§ **Study text**:
▬▬▬▬▬▬

Narangoo Purevjav,^a ^* Takuo Okuchi,^a Xiaoping Wang,^b Christina Hoffmann ^b and Naotaka Tomioka ^c

^aInstitute for Planetary Materials, Okayama University, Misasa, Tottori 682-0193, Japan, ^bNeutron Scattering Division, Neutron Sciences Directorate, Oak Ridge National Laboratory, Tennessee TN 37831, USA, and ^cKochi Institute for Core Sample Research, Japan Agency for Marine-Earth Science and Technology, Nankoku, Kochi 783-8502, Japan
^*Correspondence e-mail: narangoo@s.okayama-u.ac.jp

Edited by A. J. Blake, University of Nottingham, England (Received 7 November 2017; accepted 10 January 2018; online 25 January 2018)

Ringwoodite [(Mg,Fe²⁺)₂SiO₄ spinel] has been considered as one of the most important host minerals of water in the Earth's deep mantle. Its extensive hydration was observed in high-pressure synthesis experiments and also by its natural occurrence. Water can dissolve into ringwoodite as structurally bound hydrogen cations by substituting other cations, although the hydrogen site and its occupancy remain unclear. In this study, neutron time-of-flight single-crystal Laue diffraction analysis was carried out for synthetic hydrous ringwoodite. Hydrogen cations were found only in the sites in MgO₆ octahedra in the ringwoodite structure, which compensated the reduced occupancies of both magnesium and silicon cations. The refined cation occupancies suggest that the most plausible hydration mechanism is that three hydrogen cations simultaneously occupy an MgO₆ octahedron, whereas four such hydrogenated octahedra surround a vacant SiO₄ tetrahedron.

▬▬▬▬▬▬

§ **Records shown**:
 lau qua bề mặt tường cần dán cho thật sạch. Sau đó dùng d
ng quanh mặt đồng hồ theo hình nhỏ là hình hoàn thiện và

▬▬▬▬▬▬

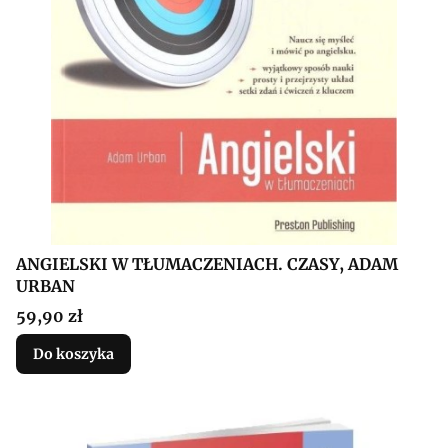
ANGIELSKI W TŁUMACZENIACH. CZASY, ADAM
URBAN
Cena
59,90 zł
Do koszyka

▬▬▬▬▬▬

§ **What is being asked**: In the ringwoodite text, what kind of analysis was carried out on the synthetic hydrous ringwoodite? The entries are not needed for this work.

§ **Reply**: Neutron time-of-flight single-crystal Laue diffraction analysis.